Gastrointestinal Stromal Tumors in the 21<sup>st</sup> Century

Abstract

Gastrointestinal stromal tumours (GISTs) are rare mesenchymal lesions accounting for only 0.2% of all gastrointestinal neoplasms. These tumors arise from the interstitial cells of Cajal, with mutations described in proto-oncogenes such as KIT, PDGFRA, DOG-1, and SDH. The majority of these lesions are asymptomatic, thus the true incidence remains unknown. While patients typically undergo initial endoscopy, CT scan and/or MRI, findings are often nonspecific and require a biopsy to identify the tumor. As such, immunohistochemical evaluation is the gold-standard for the accurate diagnosis of GIST. Though surgical excision remains the gold-standard for curative management, the discovery of imatinib, a tyrosine kinase inhibitor (TKI), has revolutionized the treatment of GIST in the 21st century as a “prototype” of molecular targeted therapy for solid tumors.

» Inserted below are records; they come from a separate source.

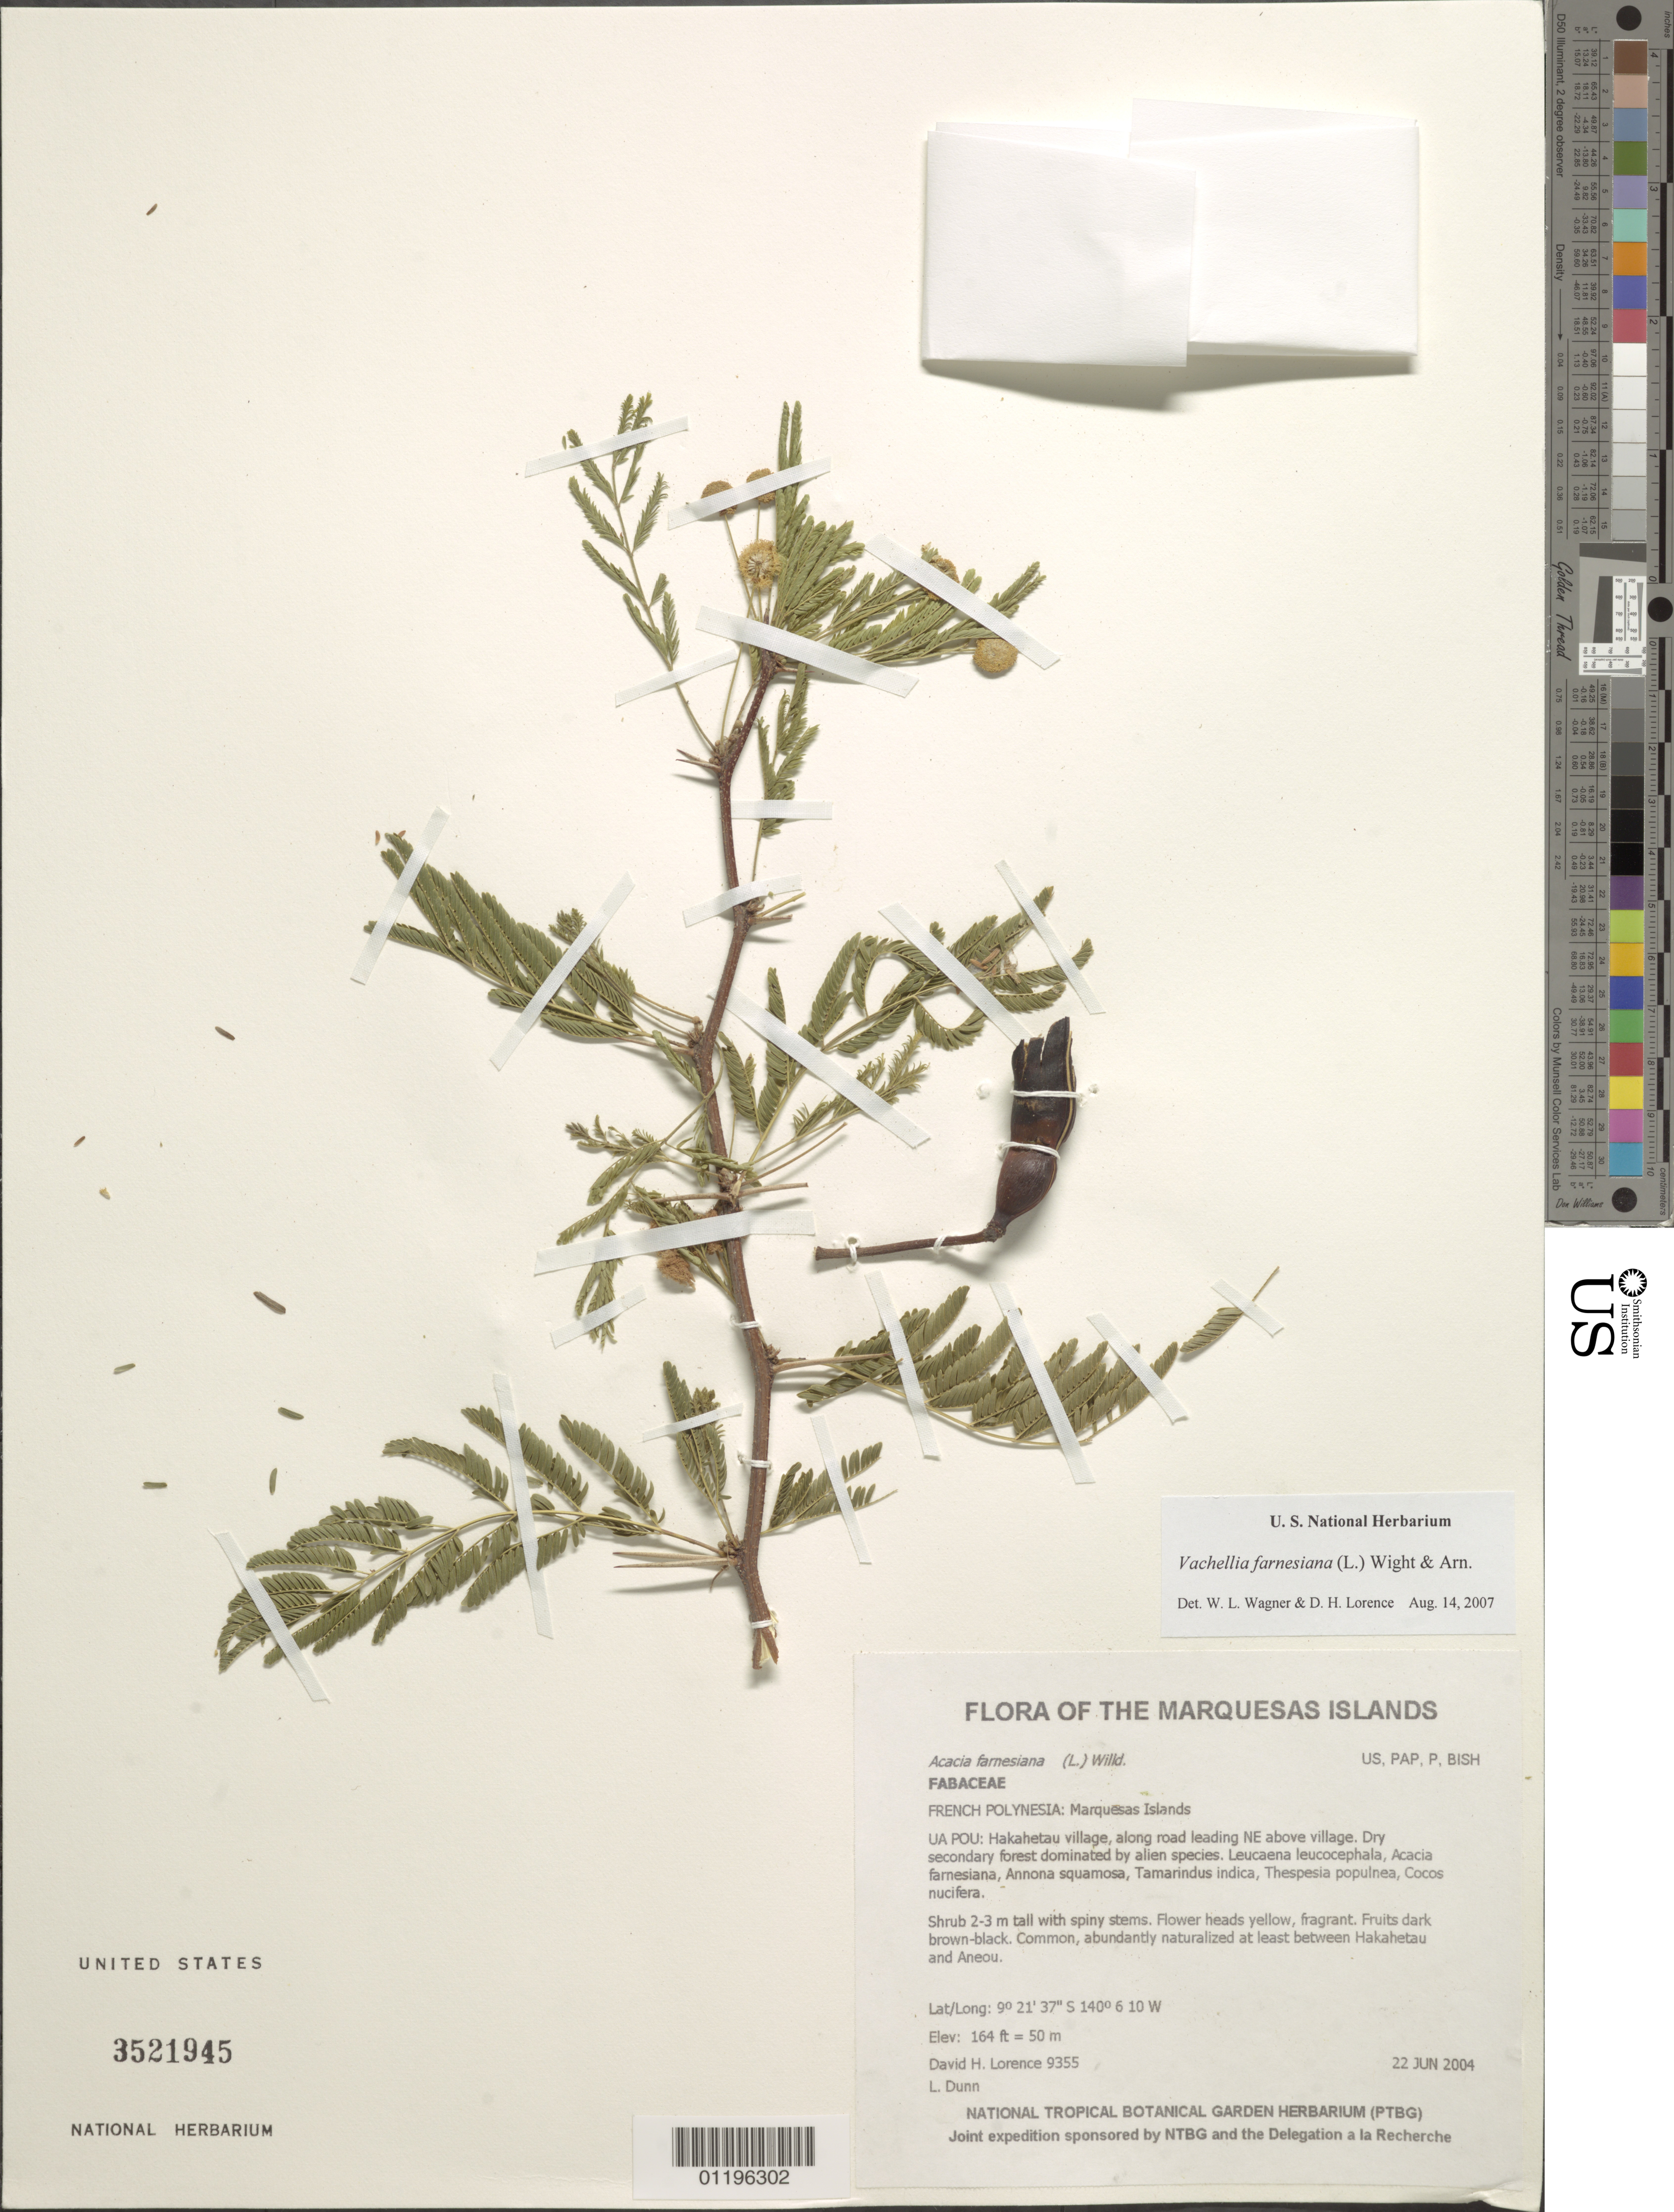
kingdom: Plantae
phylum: Tracheophyta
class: Magnoliopsida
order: Fabales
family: Fabaceae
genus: Vachellia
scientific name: Vachellia farnesiana var. farnesiana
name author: (L.) Wight & Arn.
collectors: D. Lorence & L. Dunn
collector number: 9355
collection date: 2004-06-22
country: French Polynesia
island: Ua Pou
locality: Hakahetau village, along road leading NE above village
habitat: Dry secondary forest dominated by alien species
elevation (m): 50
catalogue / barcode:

Risk assessment for recurrence divides these tumors into low and high-risk categories. In the latter, a role for adjuvant therapy with TKI confers a significantly better prognosis than previously observed. However, secondary mutations conferring drug resistance remain an ongoing challenge for management, as few alternative treatment options are available for patients intolerant/refractory to TKI therapy. In this review, we summarize the epidemiology, molecular pathogenesis, clinical presentation, diagnosis, pathology features, management options, and prognostic features of GISTs.